Simply moving the software out of the laboratory environment is always a positive step. Real environments can have effects on software that could not be predicted in the lab.

The limited distribution of the software to either the target market or to professional user experience testers, provides a testing viewpoint available in no other way. The very fact that it's not the lab environment can create new understanding with regard to usability. While there are some who say that agile testing makes beta testing redundant, the reality is that beta testing is a vital part of the agile framework.

While beta testing is essentially user testing, this doesn't mean that the only information that can be gained is from the user's viewpoint. There is a great deal more than that. Product feedback can provide information beyond just a narrow framework of usability. It can also provide details about what elements of functionality have been overlooked, something that happens with even the best documentation. And it can provide inspiration for new products as well as what would be useful improvements in future versions of the product under test.    

The beta testing of software can reveal previously unknown information that is only capable of being revealed in an operational environment. This helps refine the product so that it better meets user expectations by increasing product viability through understanding and correcting issues that may come up. This enables improvement to take place without the possible blowback that can result from prematurely releasing a product onto the market. Preventing bad public relations from faulty software not only increases the marketability of the application, it also prevents the company from developing a bad reputation that will take time and money to correct in the public's mind. This alone is worth the cost of beta testing.

In a sense, beta testing is a form of proof of concept. Documentation outlines the concept at the beginning of the development cycle, elements of the software are then developed and tested in a modular fashion. While this may include some forms of user testing, it is beta testing that confirms that the software functions as a complete concept.

Beta software testing enables end users, or professional testers acting as end users, to report issues discovered outside the lab environment. This "real world" testing takes much of the mystery out of the product by revealing problems that cannot be discovered any other way.

Beta testing is different and its standards are different from those of the development team. Ideally, beta testing standards should rigorously conform to the standards of end users. It is testing through use and in this way provides a new viewpoint while confirming previous development and testing, at the same time.

================================

- _Work to be completed_
Could you pick up the passage on beta testing after its final sentence and keep writing it?

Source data
================================

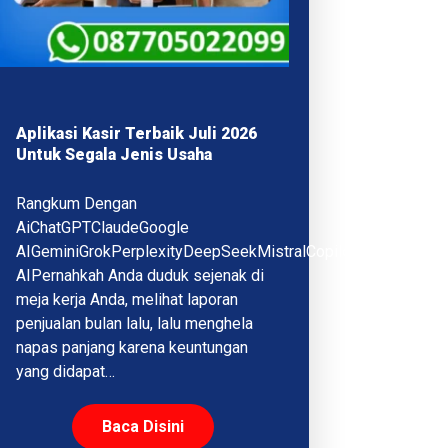
Aplikasi Kasir Terbaik Juli 2026
Untuk Segala Jenis Usaha
Rangkum Dengan
AiChatGPTClaudeGoogle
AIGeminiGrokPerplexityDeepSeekMistralCopilotQwenMeta
AIPernahkah Anda duduk sejenak di
meja kerja Anda, melihat laporan
penjualan bulan lalu, lalu menghela
napas panjang karena keuntungan
yang didapat…
Baca Disini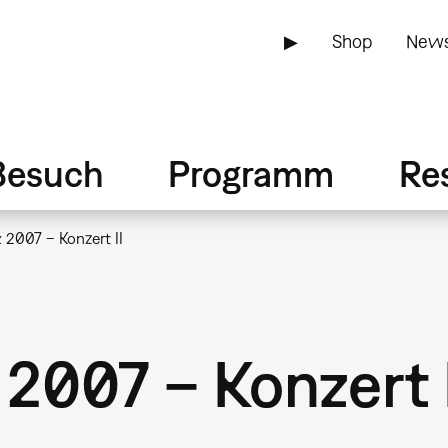
▶
Shop
News
Besuch
Programm
Re
2007 – Konzert II
2007 – Konzert I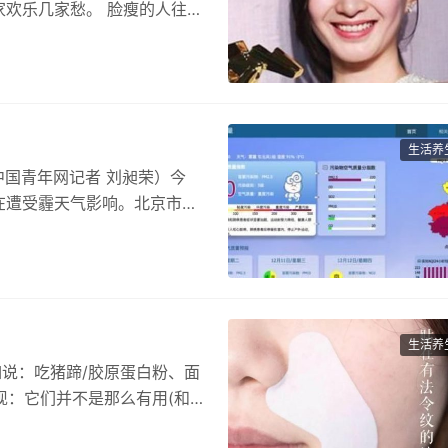
欢乐几家愁。 脸瘦的人往往
生活养
中国青年网记者 刘昶荣）今
在遭受霾天气影响。北京市环
生活养
如说：吃猪蹄/胶原蛋白粉、面
现：它们并不是那么有用(和您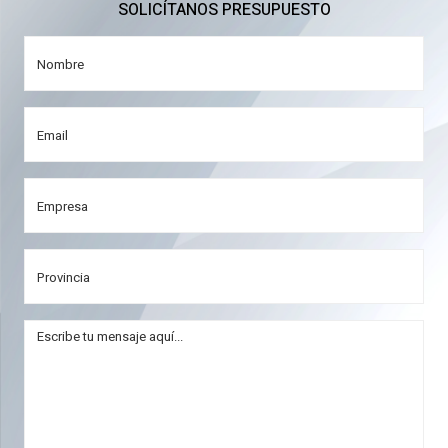
SOLICÍTANOS PRESUPUESTO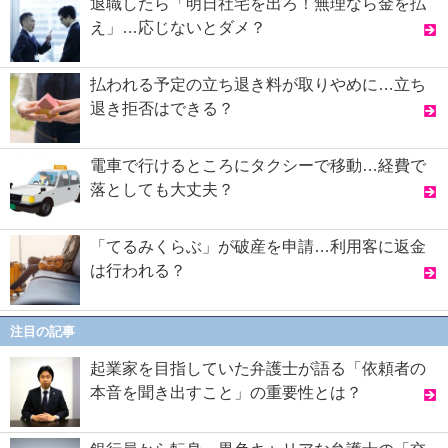
退職したら「明日社宅を出ろ！無理なら金を払
え」…応じないとダメ？
払われる予定の立ち退き料が取りやめに…立ち
退き拒否はできる？
電車で行けるところにタクシーで移動…経費で
落としても大丈夫？
「てるみくらぶ」が破産を申請…利用客に返金
は行われる？
注目の記事
起業家を目指していた弁護士が語る「依頼者の
本音を聞き出すこと」の重要性とは？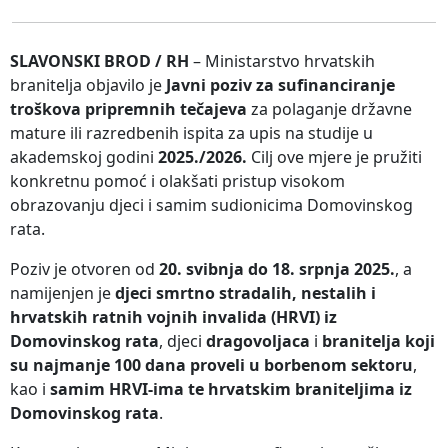
SLAVONSKI BROD / RH
– Ministarstvo hrvatskih
branitelja objavilo je
Javni poziv za sufinanciranje
troškova pripremnih tečajeva
za polaganje državne
mature ili razredbenih ispita za upis na studije u
akademskoj godini
2025./2026.
Cilj ove mjere je pružiti
konkretnu pomoć i olakšati pristup visokom
obrazovanju djeci i samim sudionicima Domovinskog
rata.
Poziv je otvoren od
20. svibnja do 18. srpnja 2025.
, a
namijenjen je
djeci smrtno stradalih, nestalih i
hrvatskih ratnih vojnih invalida (HRVI) iz
Domovinskog rata
, djeci
dragovoljaca
i
branitelja koji
su najmanje 100 dana proveli u borbenom sektoru
,
kao i
samim HRVI-ima te hrvatskim braniteljima iz
Domovinskog rata
.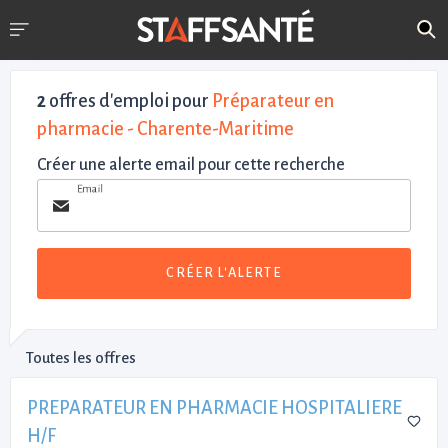
2
offres d'emploi pour
Préparateur en
pharmacie - Charente-Maritime
Créer une alerte email pour cette recherche
Email
CRÉER L'ALERTE
Toutes les offres
PREPARATEUR EN PHARMACIE HOSPITALIERE
H/F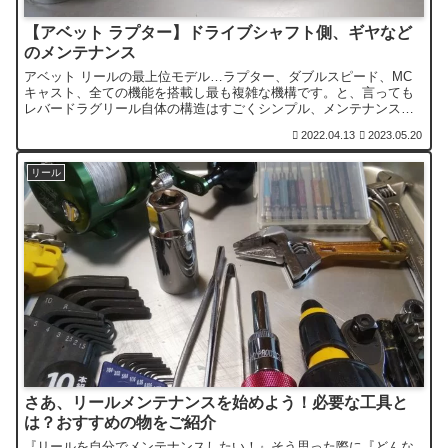
【アベット ラプター】ドライブシャフト側、ギヤなど
のメンテナンス
アベット リールの最上位モデル…ラプター、ダブルスピード、MC
キャスト、全ての機能を搭載し最も複雑な機構です。と、言っても
レバードラグリール自体の構造はすごくシンプル、メンテナンスを
自分で行う方の参考に、ドライブシャフト側、ギヤなどを詳しくご
2022.04.13
2023.05.20
紹介します。
リール
さあ、リールメンテナンスを始めよう！必要な工具と
は？おすすめの物をご紹介
『リールを自分でメンテナンスしたい！』そう思った際に『どんな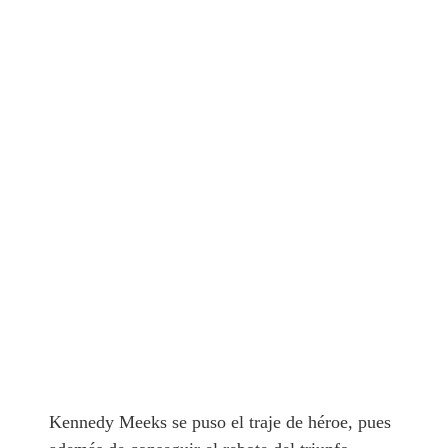
Kennedy Meeks se puso el traje de héroe, pues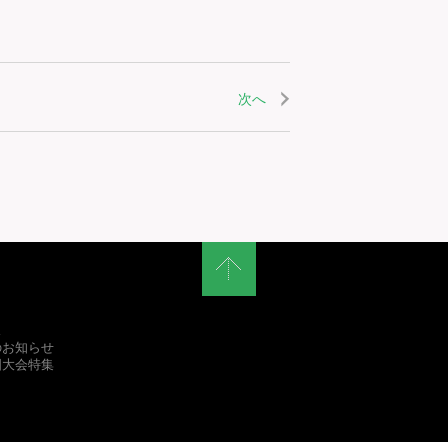
次へ
ス
のお知らせ
国大会特集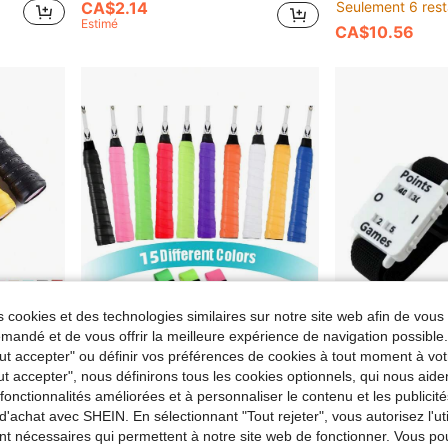
CA$2.14
Seulement 6 rest
Estimé
CA$10.56
 cookies et des technologies similaires sur notre site web afin de vous 
andé et de vous offrir la meilleure expérience de navigation possibl
Tout accepter" ou définir vos préférences de cookies à tout moment à vot
DUCTION
9% DE RÉDUCTION
ut accepter", nous définirons tous les cookies optionnels, qui nous aide
es fonctionnalités améliorées et à personnaliser le contenu et les publici
e et super absorbante en PU, prise professionnelle
2 pièces 2024 Nouveau Wrap de poignée de raquette de sport antidérapant et absorbant l'humidité en PU élastique, convient pour les guidons de vélo, cannes à pêche, raquettes de badminton, raquettes de pickleball, poignées de raquette de tennis
-9%
d'achat avec SHEIN. En sélectionnant "Tout rejeter", vous autorisez l'uti
CA$8.10
CA$2.28
nt nécessaires qui permettent à notre site web de fonctionner. Vous po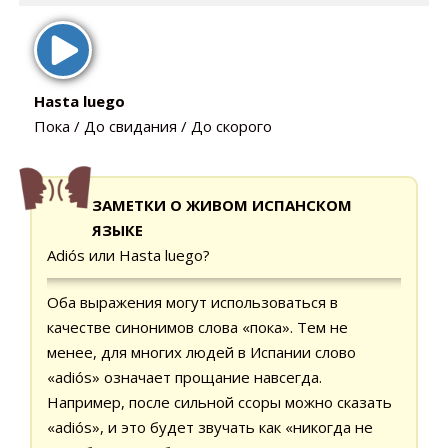
Hasta luego
Пока / До свидания / До скорого
ЗАМЕТКИ О ЖИВОМ ИСПАНСКОМ
ЯЗЫКЕ
Adiós или Hasta luego?
Оба выражения могут использоваться в
качестве синонимов слова «пока». Тем не
менее, для многих людей в Испании слово
«adiós» означает прощание навсегда.
Например, после сильной ссоры можно сказать
«adiós», и это будет звучать как «никогда не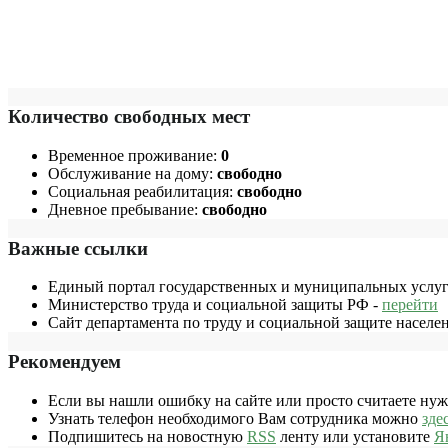
Количество свободных мест
Временное проживание:
0
Обслуживание на дому:
свободно
Социальная реабилитация:
свободно
Дневное пребывание:
свободно
Важные ссылки
Единый портал государственных и муниципальных услуг
Министерство труда и социальной защиты РФ -
перейти
Сайт департамента по труду и социальной защите населе
Рекомендуем
Если вы нашли ошибку на сайте или просто считаете ну
Узнать телефон необходимого Вам сотрудника можно
зде
Подпишитесь на новостную
RSS
ленту или установите
Я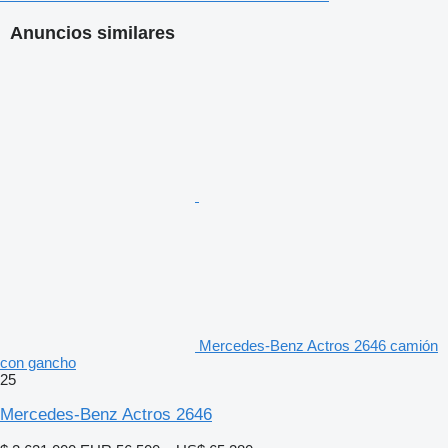
Anuncios similares
Mercedes-Benz Actros 2646 camión
con gancho
25
Mercedes-Benz Actros 2646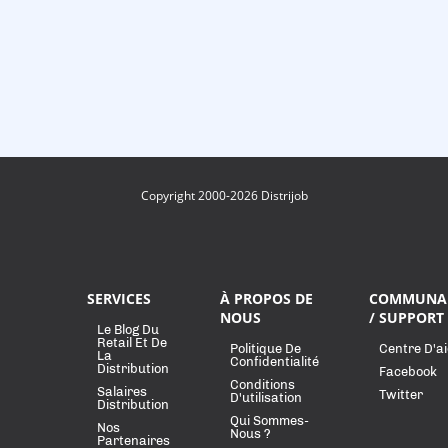
Copyright 2000-2026 Distrijob
SERVICES
À PROPOS DE
COMMUNA
NOUS
/ SUPPORT
Le Blog Du
Retail Et De
Politique De
Centre D'a
La
Confidentialité
Distribution
Facebook
Conditions
Salaires
Twitter
D'utilisation
Distribution
Qui Sommes-
Nos
Nous ?
Partenaires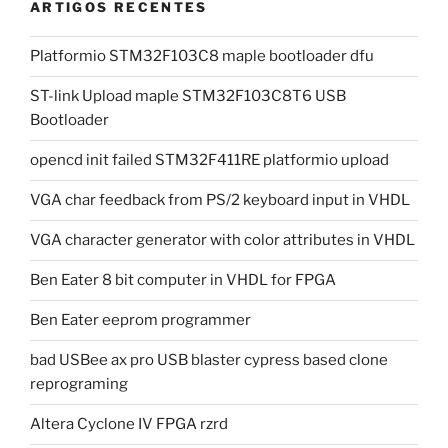
ARTIGOS RECENTES
Platformio STM32F103C8 maple bootloader dfu
ST-link Upload maple STM32F103C8T6 USB
Bootloader
opencd init failed STM32F411RE platformio upload
VGA char feedback from PS/2 keyboard input in VHDL
VGA character generator with color attributes in VHDL
Ben Eater 8 bit computer in VHDL for FPGA
Ben Eater eeprom programmer
bad USBee ax pro USB blaster cypress based clone
reprograming
Altera Cyclone IV FPGA rzrd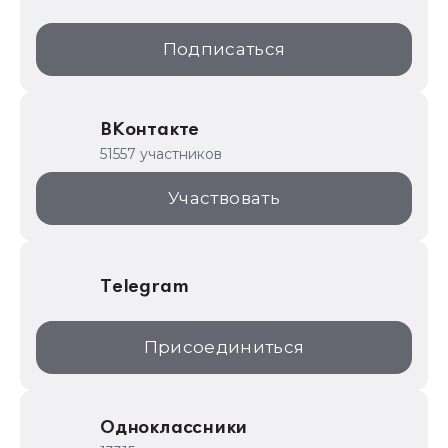
1С:Образование
Подписаться
ИТС.1C.ru
Образовательные программы
ВКонтакте
1С для торговли
51557 участников
1С:Торговая площадка
Участвовать
Telegram
Присоединиться
Одноклассники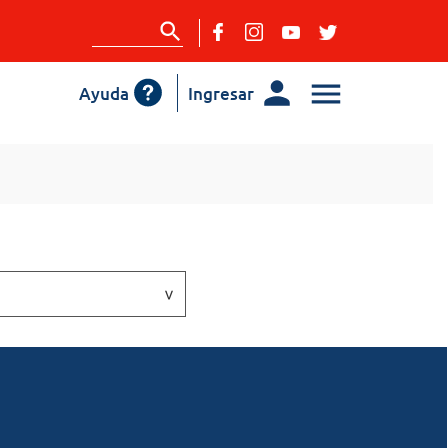
Ayuda
Ingresar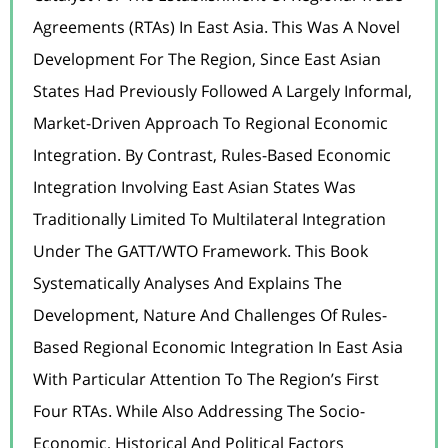
Agreements (RTAs) In East Asia. This Was A Novel
Development For The Region, Since East Asian
States Had Previously Followed A Largely Informal,
Market-Driven Approach To Regional Economic
Integration. By Contrast, Rules-Based Economic
Integration Involving East Asian States Was
Traditionally Limited To Multilateral Integration
Under The GATT/WTO Framework. This Book
Systematically Analyses And Explains The
Development, Nature And Challenges Of Rules-
Based Regional Economic Integration In East Asia
With Particular Attention To The Region’s First
Four RTAs. While Also Addressing The Socio-
Economic, Historical And Political Factors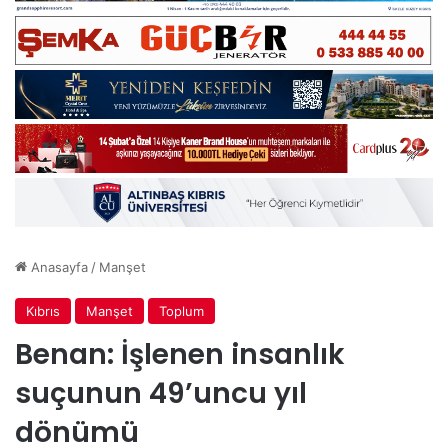
Anasayfa
/
Manşet
Kıbrıs
Manşet
Toplum
Benan: İşlenen insanlık
suçunun 49’uncu yıl
dönümü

================================

- _Task answer_
There are many approaches to beta testing which differ based on the criteria involved and what users are involved. It is a form of user acceptance testing and may include functional and nonfunctional tests, depending on what the circumstances and user requirements are. While problems may arise that cause the software to crash, beta testing is not destruction testing. Destruction testing is an actual attempt to cause the software or subsystem to fail by overdriving the application or providing it with the wrong kind of input. It is often ad-hoc and is generally carried out by professional testers. However, all beta testing falls into one of two categories, these are "open" and "closed." Open testing allows anyone to access the software and is commonly carried out on applications and games that are intended for a large audience. Closed beta testing is restricted by the developer and may only include those people who will be end users or professional testers performing the roles of end users.  

The beta version of an application will normally contain all the functionality of the planned release in order to make for as realistic a test as possible. This enables testing of all parts of the system and makes error identification easier as there is no contrast between beta and release versions.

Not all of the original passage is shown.